A significant portion of SE Asia's oil and gas reserves are found in marginal fields containing less than 30 million barrels (bbl) of recoverable oil. The cost of the typical infrastructure to develop these fields can be extremely large which results in some fields being too uneconomical to produce. Instead, some fields are tied-back to already existing infrastructure reducing the requirement for the additional expensive processing equipment. This results in larger production capabilities and more fields becoming economical. However, using this tie-back method requires the produced fluids to be measured and the correct volumes allocated back to the individual wells for both fiscal and ownership applications. As part of the industry standard Measurement Guidelines, the maximum allowable measurement uncertainty for these measurements is often ± 1% (k=2).

For marginal fields the production flowrate is often in the region of 2,000-8,000 bbl/day of oil with expected water cuts starting below 10% and rising to over 50% after several years of production. Owing to limitations in tie-back facilities there are situations where gas break-out in the metering stream can occur (due to insufficient static head). This can result in 3-phase flow through the measurement point which is known to increase the error and uncertainty of measurement. In order to meet the measurement uncertainty requirements a new method has been developed that corrects the mass flow based on live measurement data, PVT models and correction curves generated from a characterisation of the meters.

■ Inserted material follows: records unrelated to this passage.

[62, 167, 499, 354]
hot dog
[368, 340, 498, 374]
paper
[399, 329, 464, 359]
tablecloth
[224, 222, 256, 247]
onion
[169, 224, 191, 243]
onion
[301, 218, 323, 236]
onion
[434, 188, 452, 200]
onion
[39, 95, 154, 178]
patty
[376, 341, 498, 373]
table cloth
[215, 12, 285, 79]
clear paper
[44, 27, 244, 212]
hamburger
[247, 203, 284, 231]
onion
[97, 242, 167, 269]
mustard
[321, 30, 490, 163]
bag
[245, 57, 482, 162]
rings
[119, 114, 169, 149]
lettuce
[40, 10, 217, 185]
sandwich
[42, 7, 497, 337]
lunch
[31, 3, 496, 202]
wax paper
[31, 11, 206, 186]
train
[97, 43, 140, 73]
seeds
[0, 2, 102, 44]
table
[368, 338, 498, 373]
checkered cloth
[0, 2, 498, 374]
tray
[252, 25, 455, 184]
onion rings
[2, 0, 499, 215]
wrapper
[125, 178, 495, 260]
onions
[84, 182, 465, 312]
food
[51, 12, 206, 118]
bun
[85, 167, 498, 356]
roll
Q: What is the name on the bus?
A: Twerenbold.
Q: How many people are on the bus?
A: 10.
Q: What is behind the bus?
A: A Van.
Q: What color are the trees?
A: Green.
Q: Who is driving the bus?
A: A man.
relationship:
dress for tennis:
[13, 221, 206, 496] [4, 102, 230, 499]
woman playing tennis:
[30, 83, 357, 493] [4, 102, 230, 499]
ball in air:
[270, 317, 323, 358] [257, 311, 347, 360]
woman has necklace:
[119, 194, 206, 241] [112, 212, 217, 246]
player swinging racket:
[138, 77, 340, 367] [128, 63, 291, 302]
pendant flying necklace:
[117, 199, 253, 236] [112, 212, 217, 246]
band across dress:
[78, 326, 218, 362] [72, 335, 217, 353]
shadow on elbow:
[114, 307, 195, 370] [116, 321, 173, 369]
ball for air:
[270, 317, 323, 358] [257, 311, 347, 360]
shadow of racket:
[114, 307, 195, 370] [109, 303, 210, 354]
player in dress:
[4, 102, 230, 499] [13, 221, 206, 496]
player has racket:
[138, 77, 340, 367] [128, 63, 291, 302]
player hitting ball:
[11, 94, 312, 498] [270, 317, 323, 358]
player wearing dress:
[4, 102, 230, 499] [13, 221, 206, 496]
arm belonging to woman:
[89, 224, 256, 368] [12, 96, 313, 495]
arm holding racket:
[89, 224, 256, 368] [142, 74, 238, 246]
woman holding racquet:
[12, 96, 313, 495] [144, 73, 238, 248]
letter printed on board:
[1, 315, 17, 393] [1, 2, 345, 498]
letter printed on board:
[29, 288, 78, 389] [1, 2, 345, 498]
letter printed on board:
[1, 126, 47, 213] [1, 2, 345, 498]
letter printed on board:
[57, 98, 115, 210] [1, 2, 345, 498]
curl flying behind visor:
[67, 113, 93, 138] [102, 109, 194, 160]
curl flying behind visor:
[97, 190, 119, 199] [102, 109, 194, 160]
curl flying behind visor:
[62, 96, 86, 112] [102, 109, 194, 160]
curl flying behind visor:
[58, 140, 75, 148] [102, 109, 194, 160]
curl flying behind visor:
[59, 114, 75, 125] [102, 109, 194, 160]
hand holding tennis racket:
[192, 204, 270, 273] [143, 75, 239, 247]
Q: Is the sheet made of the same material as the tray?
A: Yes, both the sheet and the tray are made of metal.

After a baseline calibration, the meter is then tested in 3-phase flow to give an indication of measurement accuracy and repeatability under these conditions. Correction curves are then generated to correct the meters performance with various quantities of gas and water present. From recent tests, the results from the baseline calibration of the meters showed excellent performance in terms of accuracy and repeatability. During the characterisation tests, large errors were present but these were found to be very repeatable for higher flowrates and corrections could easily be applied. At lower flowrates the Coriolis meters were less repeatable.

This paper will discuss the role of allocation meters in the development of marginal fields and provides a case study on a new method of using single phase flow meters under 3-phase conditions. To the author's knowledge, this method has not been used before and represents a novel use of commercial equipment. The paper will describe the measurement process and discuss the additional sources of uncertainty involved in the process. The paper will end with recommendations for future developments in the region to maximise production and lower costs associated with measurement equipment.